No entanto, diz que a sua queixa foi recebida com descaso e desdém por parte dos policiais, que riram e não deram a devida atenção à situação.
Carlos também ressalta que a sua queixa foi menosprezada devido a uma sociedade machista e preconceituosa, que tende a ver apenas as mulheres como vítimas e não reconhece que os homens também podem ser agredidos.
“O preconceito de género e a visão estereotipada da sociedade fizeram com que a minha queixa não fosse levada a sério. Somente após quase quatro anos, em Dezembro de 2022, a polícia entrou em contacto comigo a fim de saber se eu queria dar continuidade à queixa. Nessa altura, a fulana já não se encontrava na ilha de Santiago e já tinha seguido com a sua vida. Não levei adiante”, narra.
Carlos descreve a relação conturbada como caracterizada por ciúmes excessivos, controlo sobre o seu telefone e ameaças de suicídio caso deixasse a companheira.
Essas ameaças, conforme conta, deixavam-no sob extrema pressão, temendo pela segurança da companheira e a sua própria, chegando a ter receio de dormir à noite.
“Após cinco meses, a perseguição finalmente terminou quando a minha ex-companheira se mudou para a ilha do Sal. No entanto, durante esse período, vivi com medo constante, pois ela conhecia todos os meus passos e as ameaças vindas da sua família aumentavam a sensação de insegurança”, ressalta.
Resistência às denúncias
Em declarações ao Expresso das Ilhas, a presidente do Instituto Cabo-verdiano para a Igualdade e Equidade de Género (ICIEG), Marisa Carvalho, ressalta a preocupante falta de denúncias de violência por parte de homens vítimas.

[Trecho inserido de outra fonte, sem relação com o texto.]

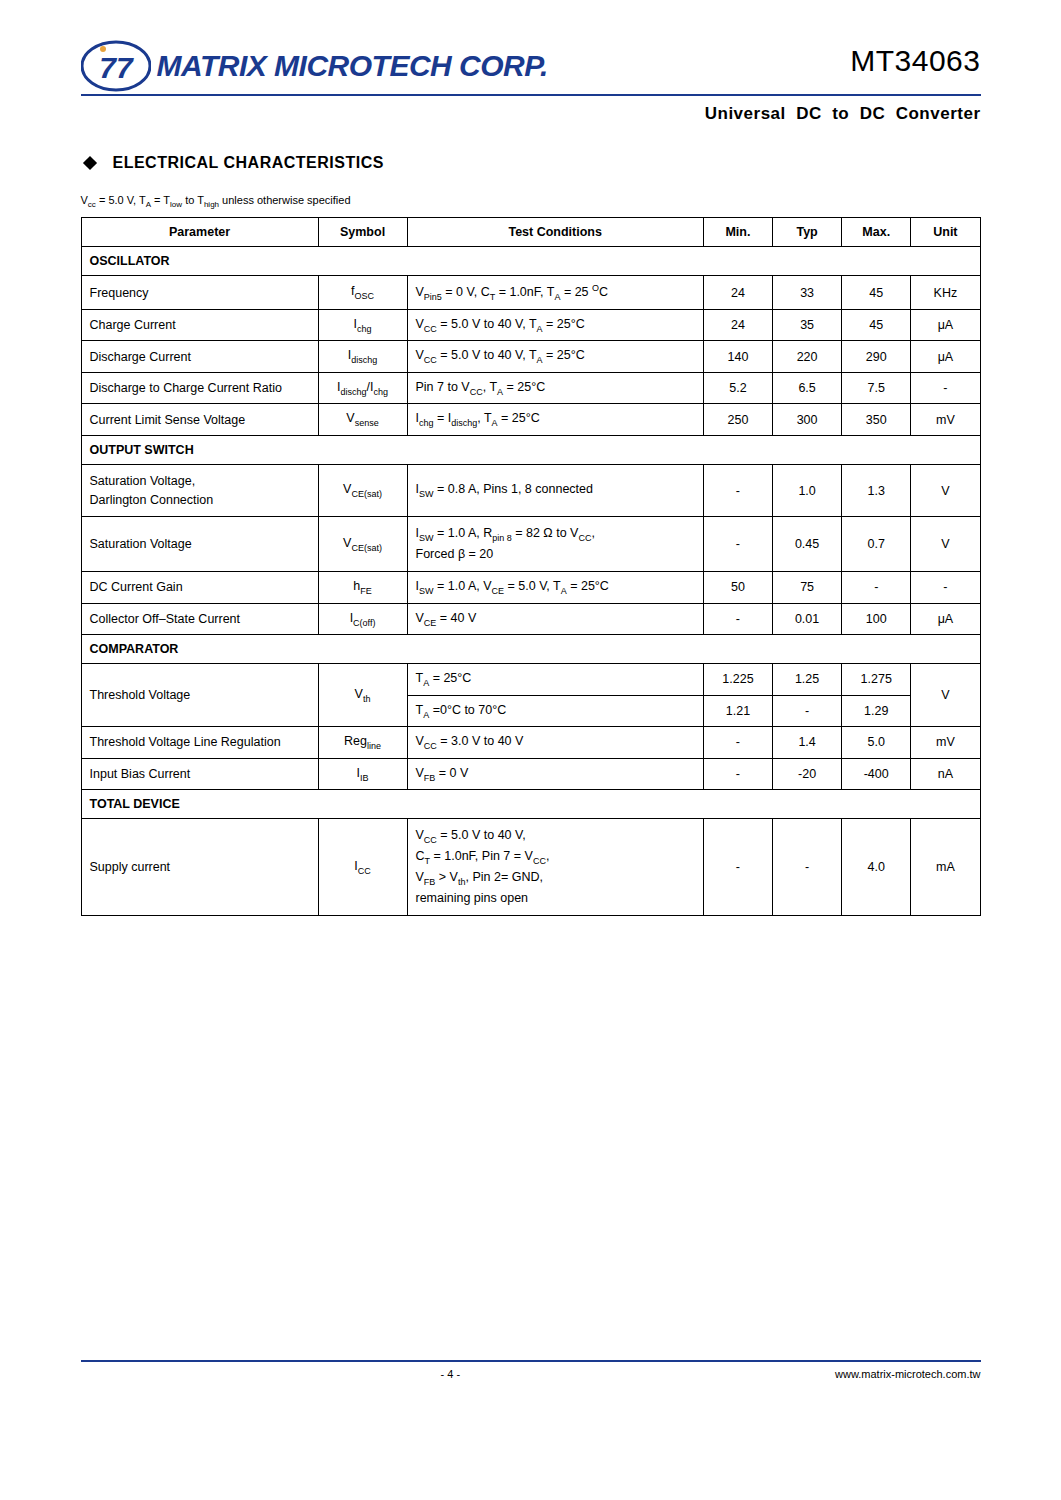77
MATRIX MICROTECH CORP.
MT34063
Universal DC to DC Converter
ELECTRICAL CHARACTERISTICS
Vcc = 5.0 V, TA = Tlow to Thigh unless otherwise specified
| Parameter | Symbol | Test Conditions | Min. | Typ | Max. | Unit |
| --- | --- | --- | --- | --- | --- | --- |
| OSCILLATOR |
| Frequency | f OSC | V Pin5 = 0 V, C T = 1.0nF, T A = 25 O C | 24 | 33 | 45 | KHz |
| Charge Current | I chg | V CC = 5.0 V to 40 V, T A = 25°C | 24 | 35 | 45 | μA |
| Discharge Current | I dischg | V CC = 5.0 V to 40 V, T A = 25°C | 140 | 220 | 290 | μA |
| Discharge to Charge Current Ratio | I dischg /I chg | Pin 7 to V CC , T A = 25°C | 5.2 | 6.5 | 7.5 | - |
| Current Limit Sense Voltage | V sense | I chg = I dischg , T A = 25°C | 250 | 300 | 350 | mV |
| OUTPUT SWITCH |
| Saturation Voltage, Darlington Connection | V CE(sat) | I SW = 0.8 A, Pins 1, 8 connected | - | 1.0 | 1.3 | V |
| Saturation Voltage | V CE(sat) | I SW = 1.0 A, R pin 8 = 82 Ω to V CC , Forced β = 20 | - | 0.45 | 0.7 | V |
| DC Current Gain | h FE | I SW = 1.0 A, V CE = 5.0 V, T A = 25°C | 50 | 75 | - | - |
| Collector Off–State Current | I C(off) | V CE = 40 V | - | 0.01 | 100 | μA |
| COMPARATOR |
| Threshold Voltage | V th | T A = 25°C | 1.225 | 1.25 | 1.275 | V |
| T A =0°C to 70°C | 1.21 | - | 1.29 |
| Threshold Voltage Line Regulation | Reg line | V CC = 3.0 V to 40 V | - | 1.4 | 5.0 | mV |
| Input Bias Current | I IB | V FB = 0 V | - | -20 | -400 | nA |
| TOTAL DEVICE |
| Supply current | I CC | V CC = 5.0 V to 40 V, C T = 1.0nF, Pin 7 = V CC , V FB > V th , Pin 2= GND, remaining pins open | - | - | 4.0 | mA |
- 4 -
www.matrix-microtech.com.tw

Segundo Marisa Carvalho, no centro de apoio à vítima da Praia, foram registados 92 atendimentos no último ano, sendo apenas quatro de homens.
Muitos deles relataram ter ido a uma esquadra policial, mas não conseguiram fazer a queixa devido à falta de atendimento adequado.
“Grande parte desses homens que nos procuraram tinham ido a uma esquadra e não conseguiram fazer a queixa porque não tiveram o atendimento que consideraram que deveriam ter tido. E muitos homens não se consideram vítimas”.
“Eles procuram-nos muitas vezes para pedir apoio para não se tornarem agressores. Isto quer dizer que eles são vítimas, muitas vezes, de violência psicológica por parte das suas companheiras e têm noção de que estão a atingir um limite e que atingindo esse limite podem reagir de forma violenta”, explica.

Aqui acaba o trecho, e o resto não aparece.